Un Mediavilla como yo decidió militar en una organización nacionalista vasca con dieciséis años –hace ya más de cuarenta y seis–. En mi determinación confluyeron varias circunstancias y he de reconocer que, si bien la parte patriarcal de mi linaje no tenía vínculos tradicionales con dicha ideología, sí mi otra rama familiar (la materna), que sin haber tenido una tradición acentuada por esta vocación política sí se identificaba con la misma.

Mi padre, Donato, de la primera fila de los cachuchos, terminó afiliándose también al PNV. Él, probablemente, no entendería el abertzalismo del mismo modo que yo lo hacía. Pero para él, ser nacionalista vasco era una forma de sentirse partícipe de una colectividad en la que se encontraba a gusto y en la que quería proyectar su futuro.
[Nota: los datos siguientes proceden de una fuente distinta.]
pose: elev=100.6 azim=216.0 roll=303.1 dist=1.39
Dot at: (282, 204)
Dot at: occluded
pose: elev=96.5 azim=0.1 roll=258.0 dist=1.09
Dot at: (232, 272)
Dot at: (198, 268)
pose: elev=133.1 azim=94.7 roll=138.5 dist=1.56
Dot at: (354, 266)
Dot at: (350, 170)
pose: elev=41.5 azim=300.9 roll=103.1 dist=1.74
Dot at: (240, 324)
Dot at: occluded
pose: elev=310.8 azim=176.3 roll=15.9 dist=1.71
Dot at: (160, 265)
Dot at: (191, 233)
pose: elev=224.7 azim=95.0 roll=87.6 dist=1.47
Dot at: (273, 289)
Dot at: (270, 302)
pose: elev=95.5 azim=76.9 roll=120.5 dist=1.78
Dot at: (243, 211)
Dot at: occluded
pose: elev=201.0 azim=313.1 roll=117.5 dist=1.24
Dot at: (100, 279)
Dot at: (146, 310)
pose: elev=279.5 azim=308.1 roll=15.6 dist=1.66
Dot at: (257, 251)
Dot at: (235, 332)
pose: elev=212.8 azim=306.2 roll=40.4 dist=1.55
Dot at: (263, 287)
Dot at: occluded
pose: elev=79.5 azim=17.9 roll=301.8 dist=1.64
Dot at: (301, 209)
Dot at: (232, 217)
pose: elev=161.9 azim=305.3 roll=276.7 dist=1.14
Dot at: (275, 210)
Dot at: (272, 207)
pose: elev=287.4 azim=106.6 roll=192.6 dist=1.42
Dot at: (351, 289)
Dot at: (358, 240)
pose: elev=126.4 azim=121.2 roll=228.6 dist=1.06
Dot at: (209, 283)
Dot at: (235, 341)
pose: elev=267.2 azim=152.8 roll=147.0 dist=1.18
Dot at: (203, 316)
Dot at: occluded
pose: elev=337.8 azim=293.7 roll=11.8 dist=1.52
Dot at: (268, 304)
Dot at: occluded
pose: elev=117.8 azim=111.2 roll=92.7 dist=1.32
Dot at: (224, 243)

Tal vez Donato no hablaría demasiado de soberanía o de autodeterminación. No necesitaba complicarse la vida. Sabía que Euskadi era su casa y por eso la defendía sin más.

Alimentar el fantasma de las dos comunidades, decir como recientemente lo ha hecho el señor Andueza que los nacionalistas “quieren construir un país para ellos solos” y hacer “un país monocolor, solo para nacionalistas” resulta, además de una falsedad denunciable, una temeridad en términos políticos que creo necesaria denunciar, aunque algunos le resten gravedad por circunscribirla en tiempo preelectoral. Y no. Aquí nunca se ha excluido a nadie, ni se ha gobernado para unos pocos. Desde que el nacionalismo democrático gobierna en este país –en colaboración con otros–, lo ha hecho pensando en todos y todas. Para los vascos y vascas de hoy y de mañana. Para las mujeres y para los hombres que trabajan, viven y esperan proyectar su vida en Euskadi. Y así va a seguir siendo aunque el señor Andueza diga lo contrario.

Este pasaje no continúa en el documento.